• _Work required_: Can you reproduce the text of every item below line for line, leaving the pictures out of your answer?

[Text transcribed from the pages]
━━━━━━━━━━

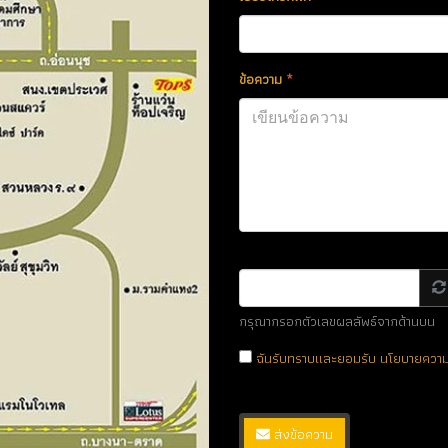
ข้อความ
*
กรุณากรอกตัวเลขผลลัพธ์จากด้านบน
ฉันรับทราบและยอมรับ
นโยบายความเ
ส่งข้อความ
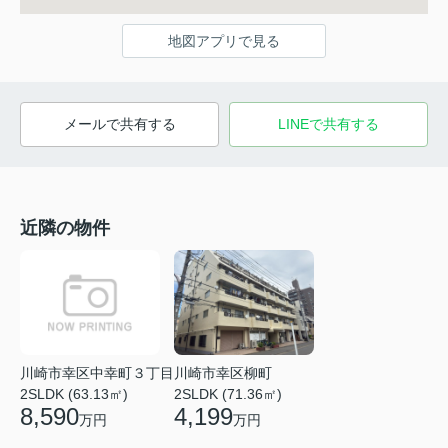
地図アプリで見る
メールで共有する
LINEで共有する
近隣の物件
川崎市幸区中幸町３丁目
川崎市幸区柳町
2SLDK (63.13㎡)
2SLDK (71.36㎡)
8,590
4,199
万円
万円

━━━━━━━━━━

• _Solution to this task_:
ข้อความ
*
กรุณากรอกตัวเลขผลลัพธ์จากด้านบน
ฉันรับทราบและยอมรับ
นโยบายความเ
ส่งข้อความ
地図アプリで見る
メールで共有する
LINEで共有する
近隣の物件
川崎市幸区中幸町３丁目
川崎市幸区柳町
2SLDK (63.13㎡)
2SLDK (71.36㎡)
8,590
4,199
万円
万円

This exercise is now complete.